= Giorgi Kandelaki (politician) =

Georgian politician, former MP, member of PACE, historian, activist

Giorgi Kandelaki (გიორგი კანდელაკი, born 5 August 1982) is a Georgian historian, civil society activist, and former politician. He served as a Member of the Parliament of Georgia from 2008 to 2020 and is currently project manager at the Soviet Past Research Laboratory (SovLab), a think tank focused on the study of Soviet totalitarian history and its instrumentalization by various actors.

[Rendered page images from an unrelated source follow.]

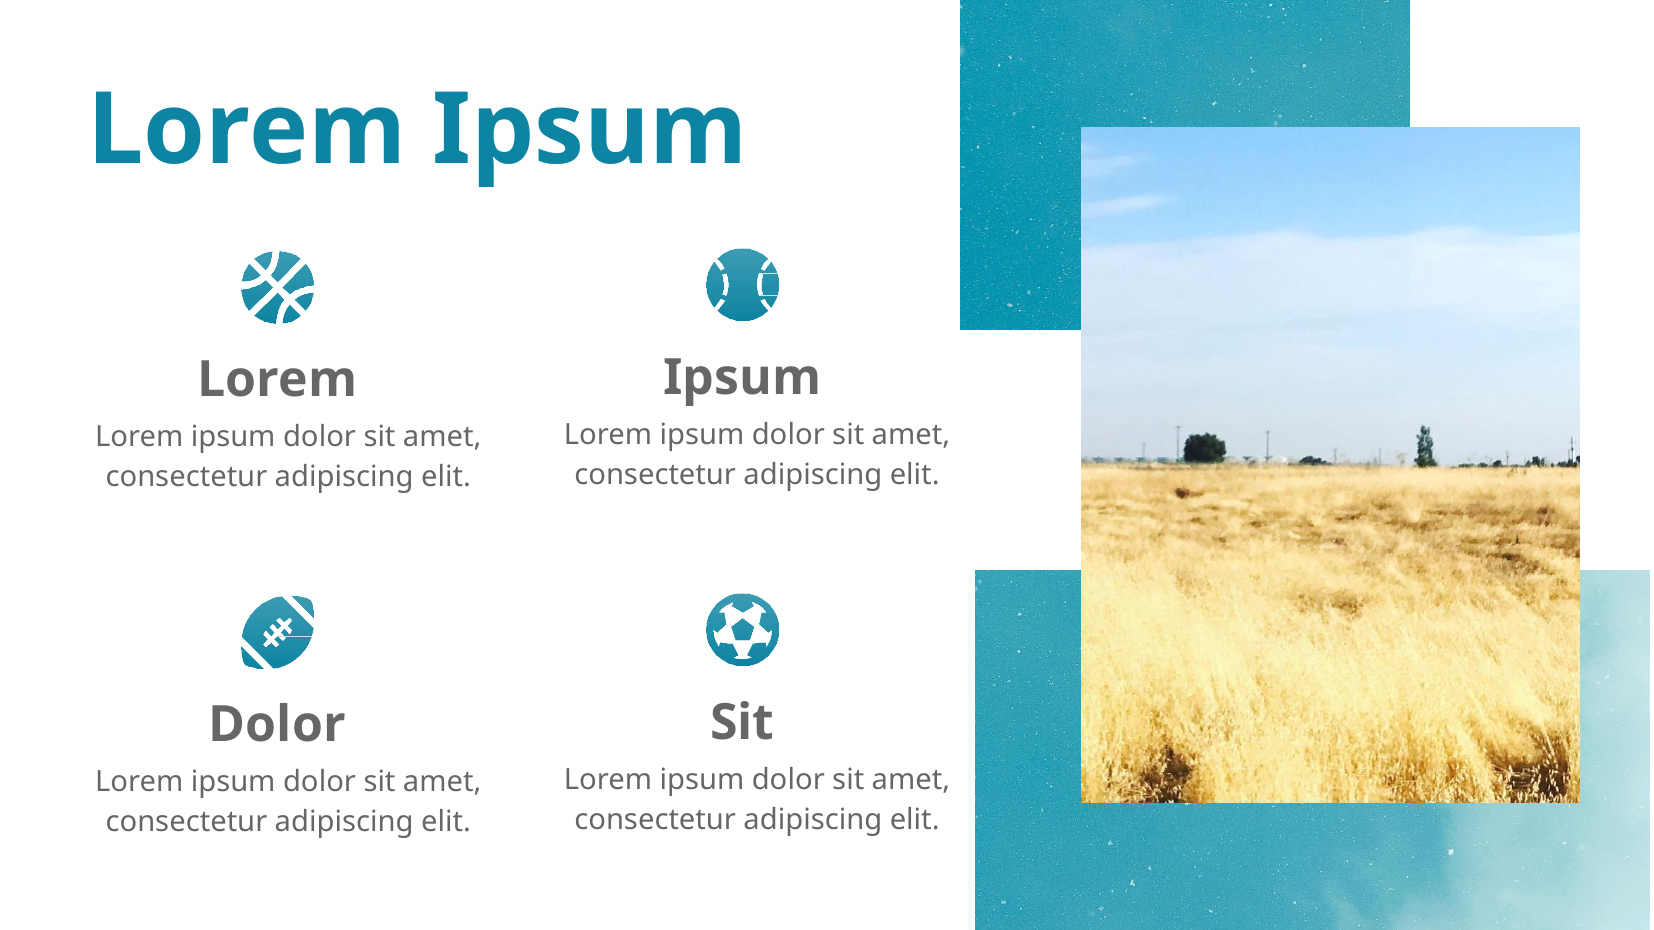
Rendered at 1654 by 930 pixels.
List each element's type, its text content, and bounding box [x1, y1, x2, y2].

text_box Dolor [74, 684, 480, 750]
text_box [241, 596, 314, 668]
text_box [254, 291, 285, 324]
text_box [706, 248, 779, 321]
text_box [282, 263, 314, 294]
text_box Lorem [74, 339, 480, 405]
text_box [241, 263, 261, 282]
picture [960, 0, 1650, 930]
text_box [241, 645, 265, 669]
text_box [270, 250, 301, 282]
text_box Lorem ipsum dolor sit amet, consectetur adipiscing elit. [539, 747, 975, 900]
text_box [254, 250, 273, 271]
text_box Lorem ipsum dolor sit amet, consectetur adipiscing elit. [539, 402, 975, 555]
text_box [706, 593, 779, 666]
title Lorem Ipsum [87, 45, 930, 202]
text_box Lorem ipsum dolor sit amet, consectetur adipiscing elit. [74, 750, 502, 902]
text_box Sit [539, 682, 945, 747]
text_box [241, 280, 273, 310]
text_box [282, 303, 301, 323]
text_box [290, 595, 314, 619]
text_box Ipsum [539, 337, 945, 402]
text_box Lorem ipsum dolor sit amet, consectetur adipiscing elit. [74, 405, 502, 557]
text_box [294, 292, 314, 310]
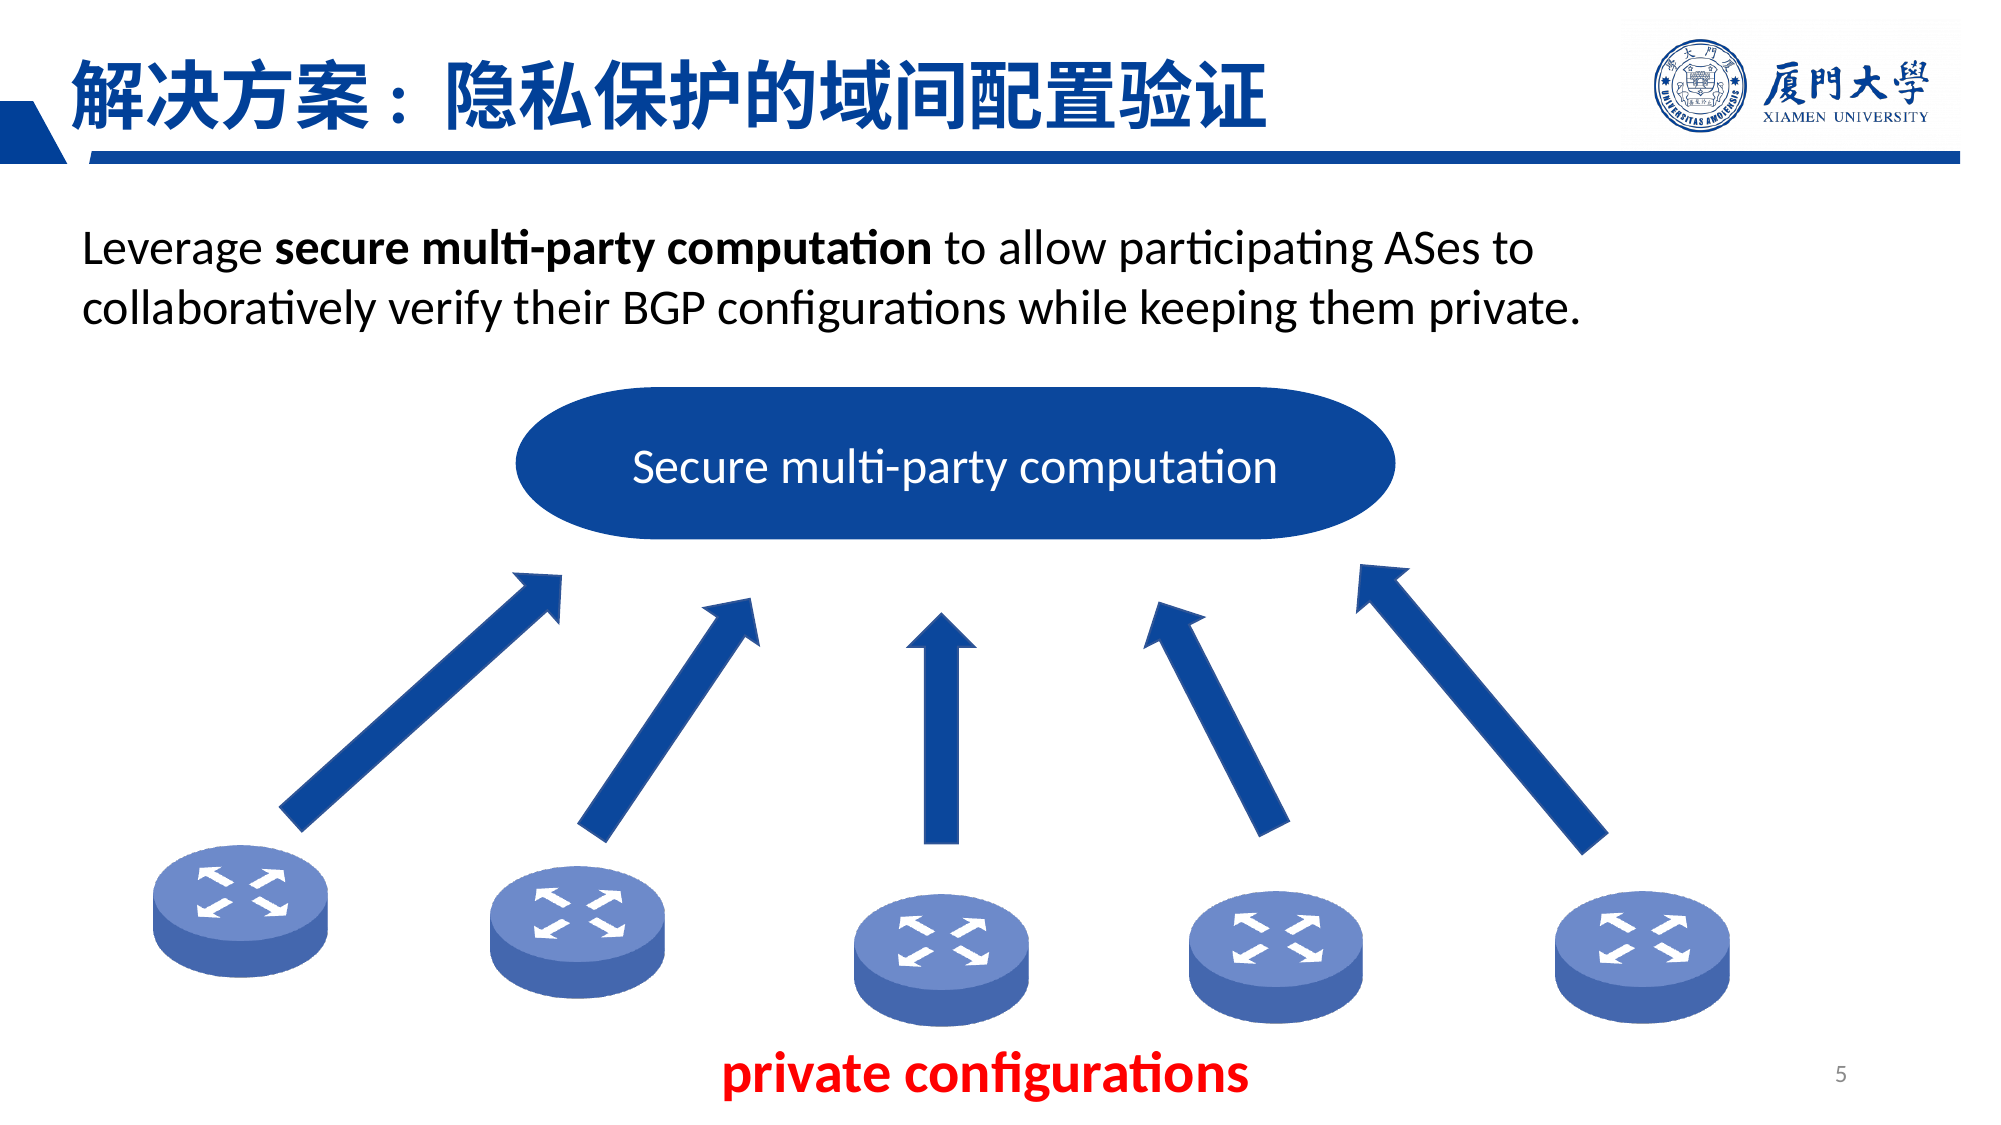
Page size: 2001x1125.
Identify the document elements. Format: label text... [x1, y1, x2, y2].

text_box [577, 597, 761, 844]
text_box [87, 150, 1962, 165]
text_box Secure multi-party computation [514, 386, 1397, 541]
picture [1555, 891, 1730, 1024]
text_box Leverage secure multi-party computation to allow participating ASes to collaboratively verify their BGP configurations while keeping them private. [67, 207, 1845, 343]
text_box [905, 612, 977, 845]
picture [153, 844, 328, 978]
picture [490, 866, 665, 999]
text_box [1355, 564, 1609, 856]
text_box [1143, 601, 1291, 838]
text_box [0, 100, 70, 165]
picture [1621, 19, 1961, 152]
slide_number 5 [1412, 1042, 1863, 1103]
text_box 解决方案: 隐私保护的域间配置验证 [55, 40, 1284, 146]
picture [1189, 891, 1363, 1024]
text_box private configurations [706, 1026, 1554, 1112]
picture [854, 894, 1029, 1027]
text_box [278, 572, 563, 833]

== Political and activism career ==
While studying at Tbilisi State University, Kandelaki campaigned publicly against bribery in higher education and advocating for the introduction of national university entrance exams. He later co-founded the youth movement Kmara ("Enough"), which focused on anti-corruption and played a key role in Georgia's 2003 Rose Revolution. In 2005, he was briefly arrested in Belarus, in an incident that drew international attention, including by Amnesty International.

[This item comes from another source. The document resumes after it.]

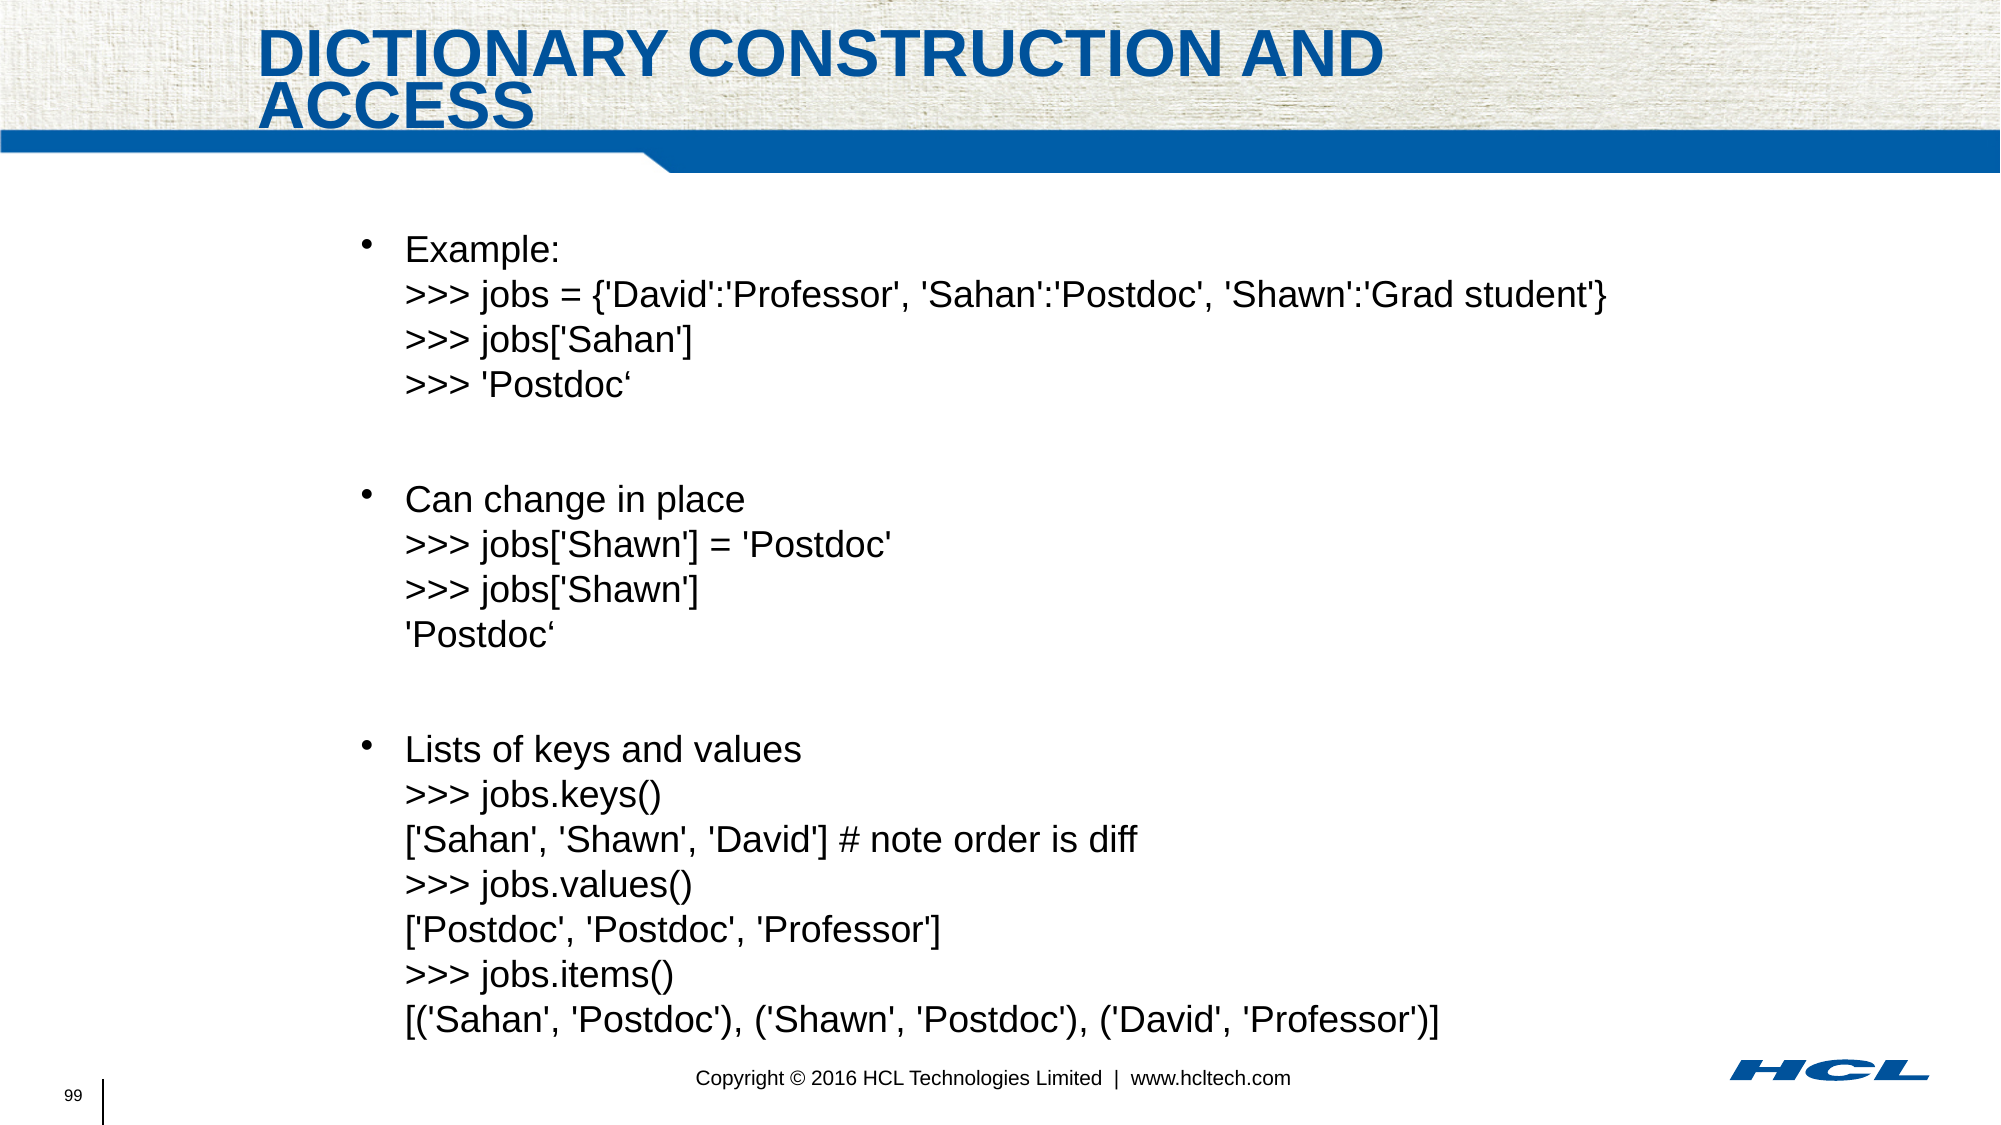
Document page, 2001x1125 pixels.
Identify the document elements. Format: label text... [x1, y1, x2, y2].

In 2008, Kandelaki was elected to the Parliament of Georgia, where he worked on foreign affairs and European integration. He served as Deputy Chairman of the Foreign Affairs Committee and later as Deputy Chair of the European Integration Committee. He was a member of the Georgian delegation to the Parliamentary Assembly of the Council of Europe (2008–2020) and the NATO Parliamentary Assembly, leading the Georgian delegation between 2008 and 2012. He also participated in the OSCE Parliamentary Assembly and was a member of the 2019 Parliamentary Working Group on Disinformation and Propaganda.

During his time in Parliament, Kandelaki advocated for greater recognition of Georgia's democratic and European traditions and for critical engagement with the Soviet past. In 2010, he initiated legislation designating 25 February as the Day of Soviet Occupation and 23 August, the anniversary of the Molotov–Ribbentrop Pact, as the Day of Remembrance of Victims of Totalitarianism. In 2012, he supported plans to transform the Stalin Museum in Gori into a Museum of Stalinism, a project halted by the subsequent Georgian Dream government.

As an MP, Kandelaki worked on transport issues and initiated the development of Kutaisi Airport as a hub for low-cost carriers.

In 2018, he introduced a bill to fully open Soviet archives, which was rejected.

== Civil society and public engagement ==
After leaving Parliament in 2020, Kandelaki became project manager at SovLab. He has edited and published works on Soviet and post-Soviet memory politics, including Georgia vs Joseph Stalin, co-authored with Georgian writer Lasha Bugadze. He has also written on the legacy of the Soviet past and its implications for contemporary politics, drawing attention to the instrumentalization of the figure of Joseph Stalin in Georgia by various actors, calling for greater recognition of the importance in memory in efforts to counter disinformation.

In other publications after leaving parliament, he has urged a focused EU and US policy to address Georgia's ongoing geopolitical drift.

In 2024, Kandelaki appeared in the Netflix documentary series Turning Point: The Bomb and the Cold War, discussing the historical context of Soviet and Russian disinformation, the Russian invasion of Georgia in 2008 and the current war in Ukraine.